A croton plant is a tropical plant that is often grown indoors. It prefers warm, humid environments and can grow as large as shrubs outdoors, but is often kept to tabletop size indoors. The leaves of a croton plant are large, coarse and usually variegated, meaning they have two or more colors in them. The flowers are small, white and fragrant. Crotons are part of the Euphorbia family, which is known for its sticky, toxic sap called latex. This sap contains chemicals that can irritate the skin and even cause blindness if it gets in the eyes. For this reason, it is important to handle crotons carefully when repotting or pruning. You can wear latex gloves to keep clean but avoid getting sap in your eyes.
How to Care for a Croton Plant
Light – Although the plant does not require direct sunlight, it does need bright, indirect light. The ideal conditions for a croton are a south-facing window with some dappled light from the trees outside. – Temperature – The croton thrives in warm, humid conditions. The best temperature for a croton is between 65 and 80 degrees Fahrenheit. – Water – It is important to water a croton sparingly, as overwatering can kill the plant. Keep the soil lightly moist and water only when the top inch of soil feels dry. – Fertilizer – Fertilizer can be harmful to a croton plant, as it prefers a low-nutrient soil. Feeding a croton plant too much can cause salt build-up and kill the plant.
Types of Crotons
Croton plants fall into two categories: decandrous and evergreen. Decandrous crotons lose their leaves during the winter while evergreen crotons retain their leaves year-round. Decandrous crotons, such as the Crotons shrub, are the best choice for people living in colder climates since they are deciduous. They should be cut back to the ground in the fall and allowed to regrow during the spring. Evergreen crotons like the Croton ‘Variegatus’ are a better choice for warmer climates. They are more tropical and don’t require much pruning.

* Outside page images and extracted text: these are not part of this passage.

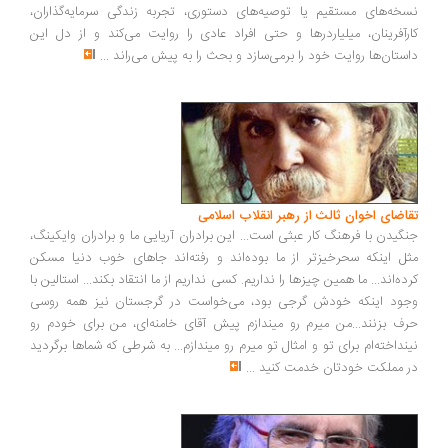
خه‌های مستقیم یا توصیه‌های دستوری، تجربه زندگی سرمایه‌گذاران،
رآفرینان، میلیاردرها و حتی افراد عادی را روایت می‌کند و از دل این
ستان‌ها روایت خود را برمی‌سازد و بحث را به پیش می‌راند
...
اضای اخوان ثالث از رهبر انقلاب اسلامی
گیدن با فرهنگ کار عبثی است... این برادران آریایی ما و برادران وایکینگ،
ل اینکه سحرخیزتر از ما بوده‌اند و رفته‌اند جاهای خوب دنیا مسکن
ده‌اند... ما همین چیزها را نداریم. کسی نداریم از ما انتقاد بکند... استالین با
ود اینکه خودش گرجی بود، می‌خواست در گرجستان نیز همه روسی
ف بزنند...من میرم رو میندازم پیش آقای خامنه‌ای، من برای خودم رو
نداخته‌ام برای تو و امثال تو میرم رو میندازم... به شرطی که شماها برگردید
 مملکت خودتان خدمت کنید
...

Where to Buy a Croton Plant
The best place to buy a croton plant is at an indoor gardening store, where you can view the different cultivars and select the perfect plants for your space. You can also purchase crotons online, but make sure to read the reviews to find reputable sellers. If purchasing online, you should also be able to track the order so you know when your plant will arrive. If you are purchasing a croton at a garden shop, make sure to look for healthy, vibrant plants. They should have plenty of flowers or leaves, and the soil should look moist but not wet. Healthy plants are less likely to die or need to be replaced.
The croton plant is a tropical plant that is easy to care for and ideal for those who don’t want to spend a lot of time watering and pruning indoor plants. It prefers warm, humid environments and is best grown in pots or trays so the soil can dry out between waterings. When choosing a croton, look for plants that have plenty of flowers or leaves and soil that is slightly moist but not soggy. Healthy plants are less likely to die and can be planted outside during the summer months.
1-Widespread mistaken identity in tropical plant collections
Available online 16 November 2015, Version of Record 16 November 2015.